Directive :: Transcribe the records in full; omit images.

-----

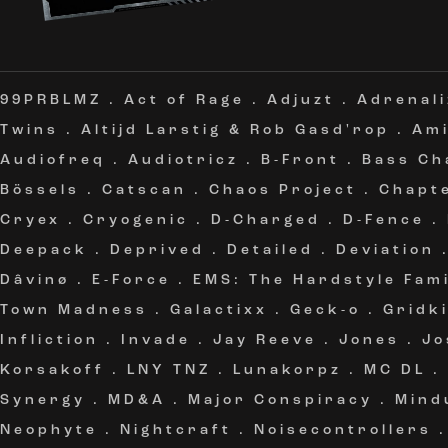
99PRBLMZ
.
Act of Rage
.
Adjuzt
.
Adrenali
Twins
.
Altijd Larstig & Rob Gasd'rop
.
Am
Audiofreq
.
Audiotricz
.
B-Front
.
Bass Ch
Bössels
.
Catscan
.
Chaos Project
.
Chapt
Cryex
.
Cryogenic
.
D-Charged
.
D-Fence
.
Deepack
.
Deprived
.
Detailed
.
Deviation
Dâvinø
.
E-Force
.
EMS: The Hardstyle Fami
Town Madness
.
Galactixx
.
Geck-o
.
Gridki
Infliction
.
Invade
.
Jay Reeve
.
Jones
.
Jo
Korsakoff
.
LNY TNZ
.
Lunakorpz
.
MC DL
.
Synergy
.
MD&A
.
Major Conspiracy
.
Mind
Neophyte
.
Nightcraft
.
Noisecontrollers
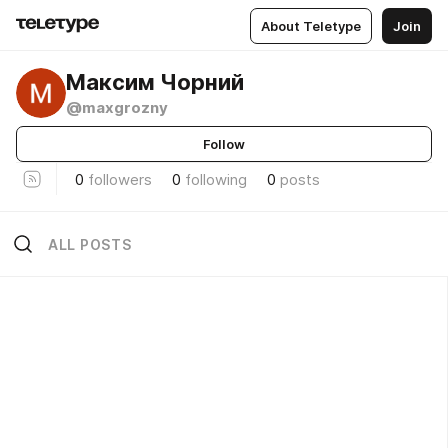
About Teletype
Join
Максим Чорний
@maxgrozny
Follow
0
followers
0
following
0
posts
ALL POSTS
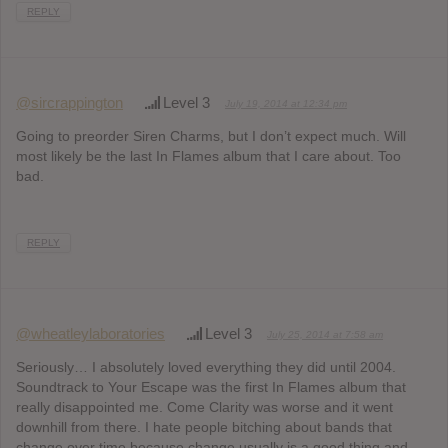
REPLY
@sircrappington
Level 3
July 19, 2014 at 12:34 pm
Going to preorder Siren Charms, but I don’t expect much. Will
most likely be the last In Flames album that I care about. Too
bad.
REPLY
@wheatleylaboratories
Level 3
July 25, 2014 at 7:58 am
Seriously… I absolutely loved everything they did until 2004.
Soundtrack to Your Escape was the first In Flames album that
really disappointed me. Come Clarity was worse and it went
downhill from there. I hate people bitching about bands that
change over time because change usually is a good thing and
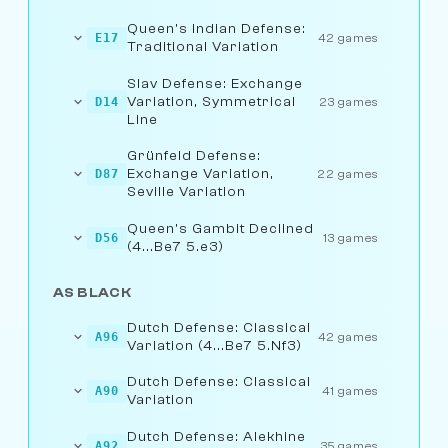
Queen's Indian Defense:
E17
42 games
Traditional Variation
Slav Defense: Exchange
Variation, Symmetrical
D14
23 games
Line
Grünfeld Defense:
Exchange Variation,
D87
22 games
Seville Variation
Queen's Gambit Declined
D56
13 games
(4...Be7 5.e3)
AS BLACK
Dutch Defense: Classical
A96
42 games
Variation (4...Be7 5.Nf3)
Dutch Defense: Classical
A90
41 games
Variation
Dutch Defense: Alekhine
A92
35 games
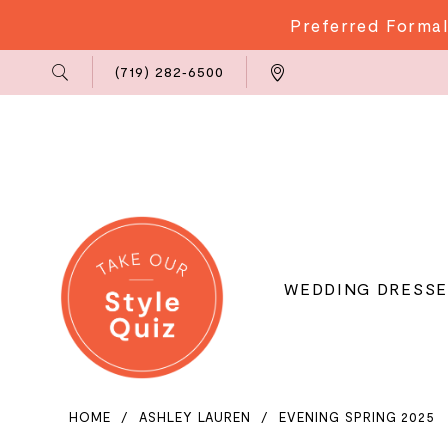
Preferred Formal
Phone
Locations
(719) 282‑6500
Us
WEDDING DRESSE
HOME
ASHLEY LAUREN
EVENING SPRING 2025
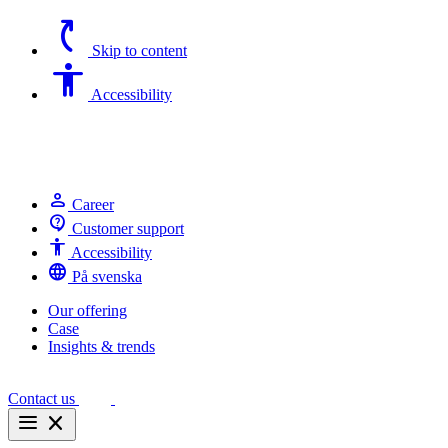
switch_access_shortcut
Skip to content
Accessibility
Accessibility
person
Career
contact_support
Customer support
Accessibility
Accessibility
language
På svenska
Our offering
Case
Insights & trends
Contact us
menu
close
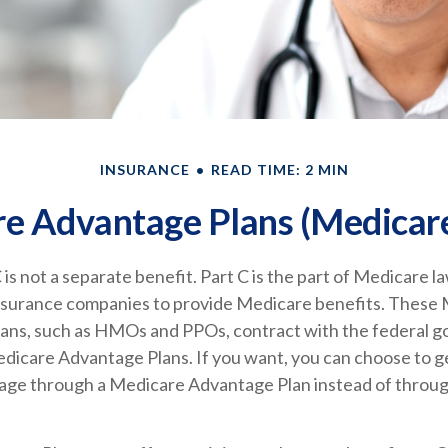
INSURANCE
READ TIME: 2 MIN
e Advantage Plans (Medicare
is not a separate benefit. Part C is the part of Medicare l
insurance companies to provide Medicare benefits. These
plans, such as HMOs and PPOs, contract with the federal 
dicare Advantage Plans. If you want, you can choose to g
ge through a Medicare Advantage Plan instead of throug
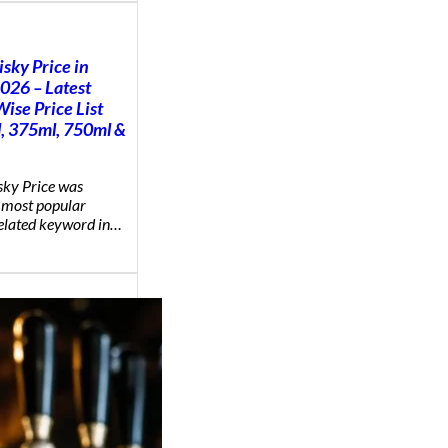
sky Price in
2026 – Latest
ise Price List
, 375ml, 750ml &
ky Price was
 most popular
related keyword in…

-----

Response box ::
99PRBLMZ
.
Act of Rage
.
Adjuzt
.
Adrenali
Twins
.
Altijd Larstig & Rob Gasd'rop
.
Am
Audiofreq
.
Audiotricz
.
B-Front
.
Bass Ch
Bössels
.
Catscan
.
Chaos Project
.
Chapt
Cryex
.
Cryogenic
.
D-Charged
.
D-Fence
.
Deepack
.
Deprived
.
Detailed
.
Deviation
Dâvinø
.
E-Force
.
EMS: The Hardstyle Fami
Town Madness
.
Galactixx
.
Geck-o
.
Gridki
Infliction
.
Invade
.
Jay Reeve
.
Jones
.
Jo
Korsakoff
.
LNY TNZ
.
Lunakorpz
.
MC DL
.
Synergy
.
MD&A
.
Major Conspiracy
.
Mind
Neophyte
.
Nightcraft
.
Noisecontrollers
About Teletype
Join
Максим Чорний
@maxgrozny
Follow
0
followers
0
following
0
posts
ALL POSTS
REPLY
@sircrappington
Level 3
July 19, 2014 at 12:34 pm
Going to preorder Siren Charms, but I don’t expect much. Will
most likely be the last In Flames album that I care about. Too
bad.
REPLY
@wheatleylaboratories
Level 3
July 25, 2014 at 7:58 am
Seriously… I absolutely loved everything they did until 2004.
Soundtrack to Your Escape was the first In Flames album that
really disappointed me. Come Clarity was worse and it went
downhill from there. I hate people bitching about bands that
change over time because change usually is a good thing and
Queen's Indian Defense:
E17
42 games
Traditional Variation
Slav Defense: Exchange
Variation, Symmetrical
D14
23 games
Line
Grünfeld Defense:
Exchange Variation,
D87
22 games
Seville Variation
Queen's Gambit Declined
D56
13 games
(4...Be7 5.e3)
AS BLACK
Dutch Defense: Classical
A96
42 games
Variation (4...Be7 5.Nf3)
Dutch Defense: Classical
A90
41 games
Variation
Dutch Defense: Alekhine
A92
35 games
Preferred Formal
Phone
Locations
(719) 282‑6500
Us
WEDDING DRESSE
HOME
ASHLEY LAUREN
EVENING SPRING 2025
switch_access_shortcut
Skip to content
Accessibility
Accessibility
person
Career
contact_support
Customer support
Accessibility
Accessibility
language
På svenska
Our offering
Case
Insights & trends
Contact us
menu
close
INSURANCE
READ TIME: 2 MIN
e Advantage Plans (Medicare
is not a separate benefit. Part C is the part of Medicare l
insurance companies to provide Medicare benefits. These
plans, such as HMOs and PPOs, contract with the federal 
dicare Advantage Plans. If you want, you can choose to g
ge through a Medicare Advantage Plan instead of throug
sky Price in
2026 – Latest
ise Price List
, 375ml, 750ml &
ky Price was
 most popular
related keyword in…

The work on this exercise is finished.